BEGIN GIVEN RECORDS

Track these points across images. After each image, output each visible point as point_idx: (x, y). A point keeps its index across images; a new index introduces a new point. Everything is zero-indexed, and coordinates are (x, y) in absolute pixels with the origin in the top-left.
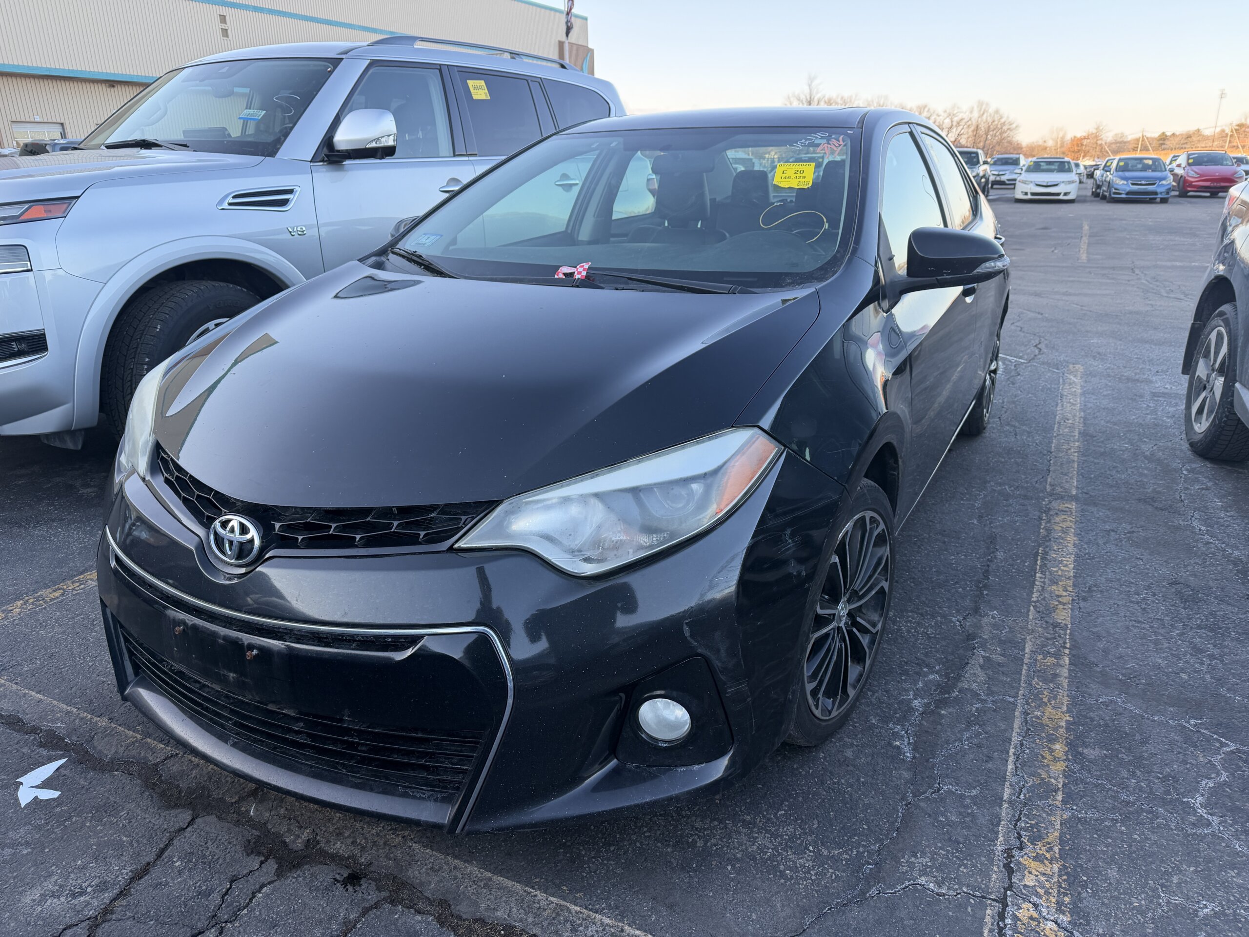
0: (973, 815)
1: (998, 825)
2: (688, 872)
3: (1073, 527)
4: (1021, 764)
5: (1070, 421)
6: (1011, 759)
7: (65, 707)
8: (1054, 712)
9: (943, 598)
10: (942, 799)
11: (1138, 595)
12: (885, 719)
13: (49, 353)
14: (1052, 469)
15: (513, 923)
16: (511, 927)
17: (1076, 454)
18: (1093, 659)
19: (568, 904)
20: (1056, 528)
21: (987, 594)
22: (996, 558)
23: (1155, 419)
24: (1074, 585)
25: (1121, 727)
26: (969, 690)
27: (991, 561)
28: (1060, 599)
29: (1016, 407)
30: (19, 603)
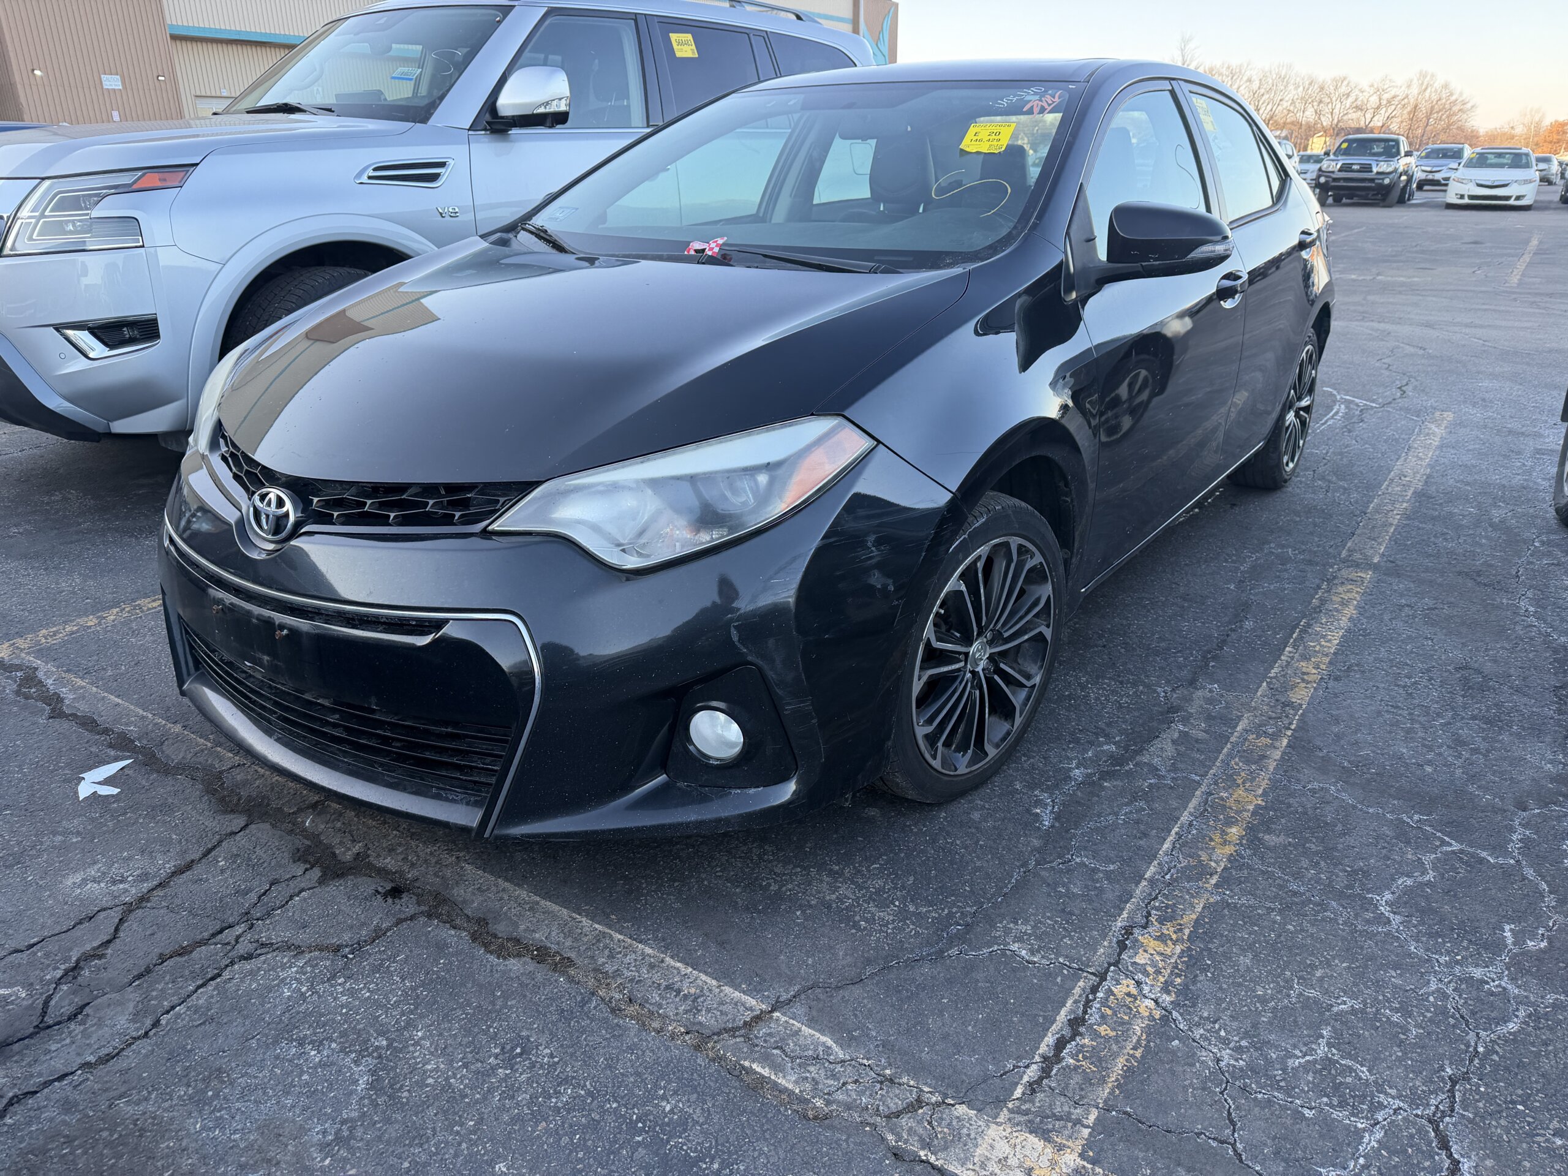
0: (1101, 890)
1: (1127, 902)
2: (752, 913)
3: (1358, 599)
4: (1181, 843)
5: (1407, 479)
6: (1171, 838)
7: (141, 712)
8: (1244, 794)
9: (1155, 666)
10: (1070, 870)
11: (1409, 678)
12: (1032, 786)
13: (161, 341)
14: (1358, 532)
15: (549, 945)
16: (546, 948)
17: (1398, 517)
18: (1318, 743)
19: (612, 933)
20: (1334, 598)
21: (1212, 666)
22: (1241, 627)
23: (1525, 480)
24: (1330, 663)
25: (1321, 816)
26: (1149, 765)
27: (1232, 630)
28: (1305, 677)
29: (1341, 459)
30: (115, 611)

END GIVEN RECORDS

WHAT THE TASK ASKS ▸ The required answer is every line from the one containing "6: (1011, 759)" through the last line of the entries, restated word for word and with no pictures.

RESULT OF THE EXERCISE ▸
6: (1011, 759)
7: (65, 707)
8: (1054, 712)
9: (943, 598)
10: (942, 799)
11: (1138, 595)
12: (885, 719)
13: (49, 353)
14: (1052, 469)
15: (513, 923)
16: (511, 927)
17: (1076, 454)
18: (1093, 659)
19: (568, 904)
20: (1056, 528)
21: (987, 594)
22: (996, 558)
23: (1155, 419)
24: (1074, 585)
25: (1121, 727)
26: (969, 690)
27: (991, 561)
28: (1060, 599)
29: (1016, 407)
30: (19, 603)
0: (1101, 890)
1: (1127, 902)
2: (752, 913)
3: (1358, 599)
4: (1181, 843)
5: (1407, 479)
6: (1171, 838)
7: (141, 712)
8: (1244, 794)
9: (1155, 666)
10: (1070, 870)
11: (1409, 678)
12: (1032, 786)
13: (161, 341)
14: (1358, 532)
15: (549, 945)
16: (546, 948)
17: (1398, 517)
18: (1318, 743)
19: (612, 933)
20: (1334, 598)
21: (1212, 666)
22: (1241, 627)
23: (1525, 480)
24: (1330, 663)
25: (1321, 816)
26: (1149, 765)
27: (1232, 630)
28: (1305, 677)
29: (1341, 459)
30: (115, 611)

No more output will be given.